Step 1: Collect Your Urine
The only ingredients that you need are urine and water. The ammonia in urine works as soap: it bleaches, degreases and washes the wool. The amount of urine depends on how many wool you want to scour. Collect your urine in a bottle and let it stand for a couple of days. After a couple of days, your urine should have a really sharp odor, almost like ammonia. Your urine is ready to use!
Funny fact: you can increase the release of ammonia by eating a lot of proteins or drink alcohol. These supplements will make your body more acid, and this will increase the release of ammonia in your urine. William Partridge, dye merchant in New York, already knew this. In 1804 he wrote that beer drinkers produce the best urine to scour wool with.

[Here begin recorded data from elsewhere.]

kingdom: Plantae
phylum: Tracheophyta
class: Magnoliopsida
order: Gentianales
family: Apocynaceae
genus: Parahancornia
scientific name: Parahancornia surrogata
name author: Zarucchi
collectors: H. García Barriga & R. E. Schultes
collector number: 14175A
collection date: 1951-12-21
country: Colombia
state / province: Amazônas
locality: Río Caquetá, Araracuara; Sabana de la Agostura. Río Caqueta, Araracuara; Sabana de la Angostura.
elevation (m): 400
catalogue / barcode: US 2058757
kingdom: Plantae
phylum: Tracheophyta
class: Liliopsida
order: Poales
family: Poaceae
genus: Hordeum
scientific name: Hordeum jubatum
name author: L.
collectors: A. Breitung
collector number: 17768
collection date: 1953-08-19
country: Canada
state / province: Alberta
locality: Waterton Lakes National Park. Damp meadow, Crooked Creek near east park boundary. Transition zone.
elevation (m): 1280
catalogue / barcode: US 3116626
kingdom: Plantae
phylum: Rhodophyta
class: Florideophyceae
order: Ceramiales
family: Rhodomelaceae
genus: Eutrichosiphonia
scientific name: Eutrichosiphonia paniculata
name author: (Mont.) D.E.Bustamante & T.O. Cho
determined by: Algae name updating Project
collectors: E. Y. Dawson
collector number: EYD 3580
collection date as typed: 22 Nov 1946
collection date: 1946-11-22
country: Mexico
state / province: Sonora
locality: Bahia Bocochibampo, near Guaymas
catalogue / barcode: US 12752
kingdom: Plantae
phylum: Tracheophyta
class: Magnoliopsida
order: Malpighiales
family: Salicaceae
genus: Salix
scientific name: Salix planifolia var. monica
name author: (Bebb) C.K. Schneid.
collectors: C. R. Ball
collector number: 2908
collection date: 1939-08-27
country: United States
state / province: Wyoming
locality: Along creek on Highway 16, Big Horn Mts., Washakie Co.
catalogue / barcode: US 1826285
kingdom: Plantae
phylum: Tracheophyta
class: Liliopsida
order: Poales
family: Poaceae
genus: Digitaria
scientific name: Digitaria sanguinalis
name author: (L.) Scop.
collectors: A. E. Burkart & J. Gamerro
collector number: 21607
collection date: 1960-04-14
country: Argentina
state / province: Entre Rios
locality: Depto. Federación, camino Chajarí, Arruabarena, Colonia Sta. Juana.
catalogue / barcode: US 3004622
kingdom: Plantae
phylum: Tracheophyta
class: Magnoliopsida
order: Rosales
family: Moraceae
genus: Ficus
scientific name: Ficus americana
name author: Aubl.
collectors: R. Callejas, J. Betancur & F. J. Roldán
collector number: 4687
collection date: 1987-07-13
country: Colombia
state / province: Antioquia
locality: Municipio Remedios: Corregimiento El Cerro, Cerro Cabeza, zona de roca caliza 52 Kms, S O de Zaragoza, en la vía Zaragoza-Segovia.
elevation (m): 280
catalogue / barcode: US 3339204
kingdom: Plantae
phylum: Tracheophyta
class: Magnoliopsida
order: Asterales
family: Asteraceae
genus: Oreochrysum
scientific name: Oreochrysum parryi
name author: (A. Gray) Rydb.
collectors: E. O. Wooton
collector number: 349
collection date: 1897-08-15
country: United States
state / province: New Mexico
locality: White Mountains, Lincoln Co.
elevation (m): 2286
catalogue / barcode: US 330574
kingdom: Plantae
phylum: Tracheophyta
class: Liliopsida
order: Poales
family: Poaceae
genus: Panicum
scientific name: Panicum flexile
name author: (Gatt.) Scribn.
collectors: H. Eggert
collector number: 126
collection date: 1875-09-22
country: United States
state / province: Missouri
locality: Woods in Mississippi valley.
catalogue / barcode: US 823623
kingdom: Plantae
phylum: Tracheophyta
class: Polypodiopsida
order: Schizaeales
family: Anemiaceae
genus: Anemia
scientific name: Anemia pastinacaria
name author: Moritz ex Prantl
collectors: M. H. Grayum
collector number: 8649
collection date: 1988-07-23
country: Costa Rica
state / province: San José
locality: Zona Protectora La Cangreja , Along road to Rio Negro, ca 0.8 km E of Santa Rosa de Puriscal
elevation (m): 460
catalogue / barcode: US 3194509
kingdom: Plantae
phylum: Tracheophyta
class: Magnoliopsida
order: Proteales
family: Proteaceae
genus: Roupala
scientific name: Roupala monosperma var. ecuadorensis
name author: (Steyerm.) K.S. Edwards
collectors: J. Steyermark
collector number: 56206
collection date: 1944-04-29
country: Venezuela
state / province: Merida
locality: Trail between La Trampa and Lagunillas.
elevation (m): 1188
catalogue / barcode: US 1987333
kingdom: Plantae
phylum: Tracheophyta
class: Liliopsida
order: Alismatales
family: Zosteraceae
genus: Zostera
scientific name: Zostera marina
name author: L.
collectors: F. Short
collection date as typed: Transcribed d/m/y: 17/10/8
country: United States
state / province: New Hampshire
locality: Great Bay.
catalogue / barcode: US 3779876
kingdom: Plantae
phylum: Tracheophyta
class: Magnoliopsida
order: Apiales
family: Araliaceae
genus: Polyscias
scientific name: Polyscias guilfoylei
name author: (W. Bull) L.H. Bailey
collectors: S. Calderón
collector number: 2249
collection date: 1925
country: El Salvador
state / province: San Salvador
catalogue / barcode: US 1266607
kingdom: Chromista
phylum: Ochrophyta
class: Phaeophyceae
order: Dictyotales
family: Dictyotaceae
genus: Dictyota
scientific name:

Step 2: Mix Wool With Urine
Take a pan that you don't want to use for cooking food anymore. Put your fresh wool in it. I used wool from the Walliser Schwarznase (Valais Blacknose) with all the dirt, poo and grease still on it.
Add 1 part urine to 2 parts water to the pan with wool. Make sure the wool can float freely in the water and urine mixture. You can mix the wool, water and urine even better with your hands (covered in gloves).
Put the lid on the pan and let it stand overnight.
Step 3: The Next Morning...
Heat up the mixture to 50ºC. Let it simmer for 20 minutes.
I'll be honest with you: this will stink. The best thing is to do it outside!
Let the mixture cool off. Filter the urine and water and rinse the wool in some fresh water. This will remove the urine and its smell.
Step 4: Scoured Wool!
Et voila, the wool is clean! Of course, the effect really depends on your urine and the wool. But in most cases, the wool will be free from any dirt or grease, and should be bleached. The process of wool scouring is not only to clean the wool, but also to prepare it for further processing. The wool is now ready for carding, spinning and felting processes.
For safety reasons it's very important to clean everything that was in contact with your urine. Urine is not as safe and clean as some people may think. There are many stories of people who drink urine (in case of survival, religion and tradition), but I wouldn't recommend it. Urine is a waste product of the body, it contains everything the body doesn't want or need anymore. Traces of infections, hormones and drugs can be found in urine. Sooo, be sure not to fool around with it too much!